How to have a peaceful business merger and avoid the stress

Tim Maloney, Market President for Illinois and Chicago, Bank of America Corp.

You’ve got to show respect when you’re buying another company, especially one with the legacy and prestige of Merrill Lynch & Co. Inc. So Tim Maloney tried to use a great deal of tact in the days, weeks and months following the purchase of the well-known wealth management firm by the 288,000-employee Bank of America Corp.
“The first step that we dealt with, and frankly continue to work on every day, was to get people to lower the gloves,” says Maloney, market president for both Illinois and Chicago at Bank of America, which took in more than $100 billion in 2010 revenue. “There can be a defensiveness or concern that somebody is going to lose in this trade or that somebody is going to get steamrolled.”
With the people Maloney came in contact with, he focused on the many good things that both organizations brought to the table in the deal.
“The first step was to get people to understand that there is inherent value and worth in each of these institutions and that we didn’t have to worry about one coming in to overwhelm the others,” Maloney says. “That wasn’t the intention and that’s not how we’ll be successful. Now that takes time and you have to prove that over time.”
Create opportunities for people on both sides to get together and get to know each other so you begin to chip away at those “sides” and start to create one team.
“It really ultimately comes down to having people develop a relationship and a sense of trust with their new colleagues,” Maloney says. “The mythology starts to melt away and people understand that these are skilled, honest and earnest professionals who have similar goals and objectives that I do. They want to take great care of their customers and serve them well and help us grow this company. The most essential step is to get it out of the theoretical and at the relationship level and help people to get to know each other and develop a sense of trust.”
You can’t force people to get together and if you try, it probably will only hurt the integration process.
“Natural selection does work,” Maloney says. “We’ve found people have gravitated and developed relationships that we wouldn’t have scripted in our infinite wisdom, yet they are working very effectively because we made it safe for them to do it on their own and they have taken advantage of that.”
Maloney has found success, particularly in the joining of Merrill Lynch and Bank of America, by finding early adopters or supporters and encouraging them to bring others on board.
“Do everything you can to support and encourage them,” Maloney says. “Make sure you share them back with the broader universe of people who may be taking more of a wait-and-see attitude or being a little bit more deliberate or cautious in pursuing this. Supporting those early adopters was a critical step for us.”
As long as people aren’t bringing others down or being overtly negative about the transition, you can afford to be patient through this process.

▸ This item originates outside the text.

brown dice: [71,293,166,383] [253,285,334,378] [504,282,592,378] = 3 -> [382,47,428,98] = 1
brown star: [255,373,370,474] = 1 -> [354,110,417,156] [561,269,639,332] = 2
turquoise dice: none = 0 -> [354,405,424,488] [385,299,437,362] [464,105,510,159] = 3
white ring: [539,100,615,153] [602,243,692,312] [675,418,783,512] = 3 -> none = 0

“There are going to be people who are either extremely cautious or reluctant,” Maloney says. “That’s OK. But what isn’t OK is anyone taking the position that they are going to undermine or be a detractor.”
Don’t expect your people to do all the work, of course. You need to be out there communicating and providing clear and candid updates on what’s happening.

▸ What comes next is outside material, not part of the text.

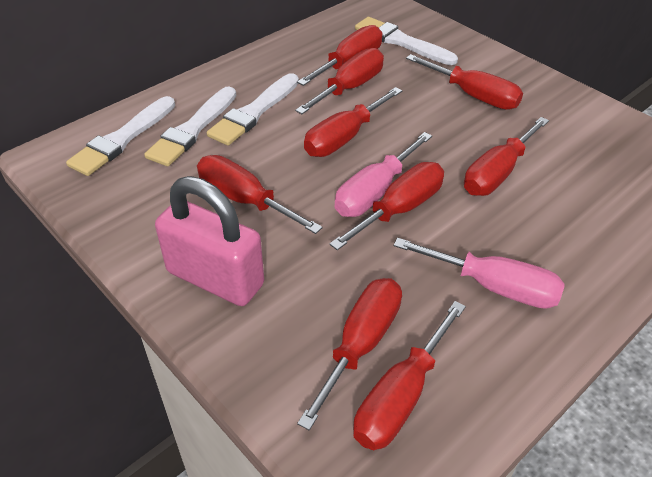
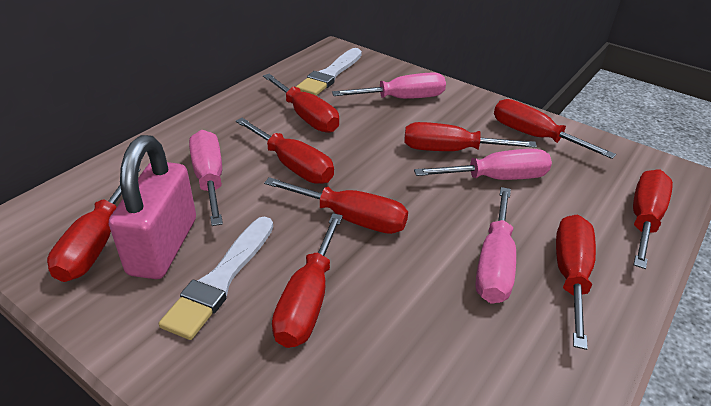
pink screwdriver: [335,132,432,217] [394,238,565,309] = 2 -> [189,130,223,226] [332,72,446,99] [414,149,552,180] [475,187,516,303] = 4
white brush: [66,96,175,176] [144,87,236,166] [207,73,299,146] [355,17,458,65] = 4 -> [159,217,273,340] [296,48,362,96] = 2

“Here’s what the issues are and here’s how we intend to tackle it and here’s the help we need from all of you to help us get to this vision or end state that we think will be beneficial for our company, our employees and our clients,” Maloney says. “It’s the authorship up front and the frequent, candid communication that can help all employees row together to get the right answer.”

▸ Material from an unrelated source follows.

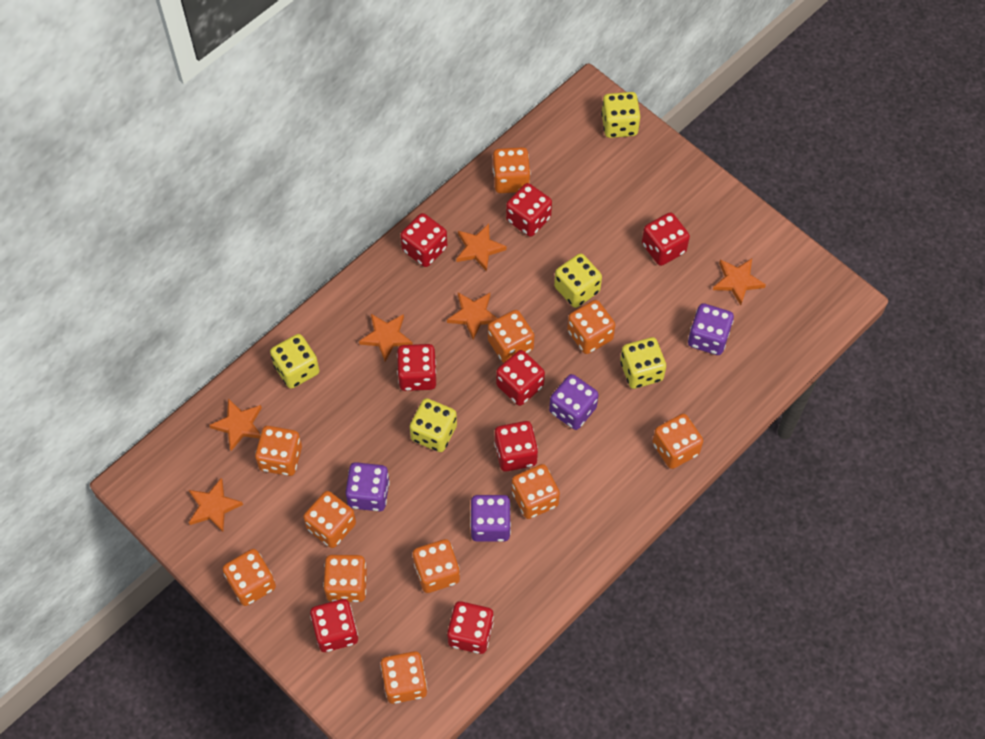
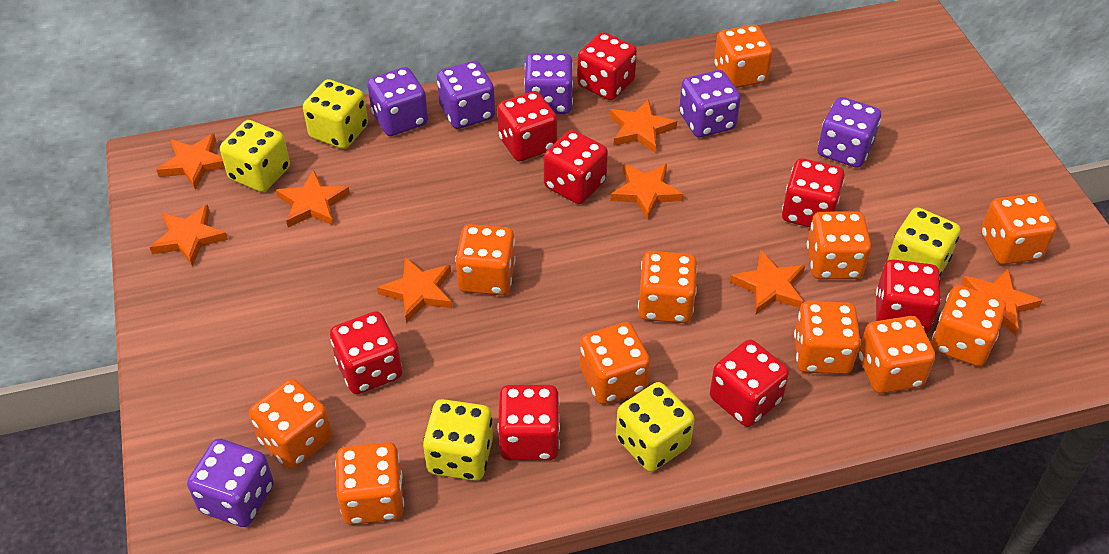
orange star: [189,478,243,532] [209,399,262,451] [359,314,413,362] [447,293,498,340] [456,224,507,272] [713,259,766,305] = 6 -> [150,204,228,267] [157,134,225,190] [276,170,350,227] [377,257,452,323] [610,99,677,153] [610,164,684,220] [730,250,805,315] [962,269,1042,335] = 8
purple dice: [345,462,390,511] [470,495,511,542] [549,374,599,430] [688,303,734,355] = 4 -> [187,439,274,527] [367,67,428,136] [437,61,495,129] [524,53,573,114] [679,70,741,138] [818,97,881,168] = 6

How to reach: Bank of America Corp., (888) 550-6433
Keep an open mind
When you’re in the process of bringing two companies together, you should enter the integration phase with a willingness to consider all options.
“We have two organizations with lengthy real histories of putting clients’ interests first and lengthy real histories of working as a team,” says Tim Maloney, market president for both Chicago and Illinois for the 288,000-employee Bank of America Corp. “That’s a great place to start from. What is then important is that you are respectful of the strengths that have made those different organizations successful in their own right. Try to build upon those.”
It’s not a matter of trying to make everything the same or trying to make everything different.
“They may take different business approaches and have different methods for very good reasons,” Maloney says. “So those practices that make sense to extend horizontally across the enterprise, we do that consistent with a shared set of values and authorship to drive it out. But at the same time, we’re a stronger company because we do have distinct companies. We do have distinct brands that represent distinct values and distinct ways of engaging clients. We don’t necessarily want to change those.”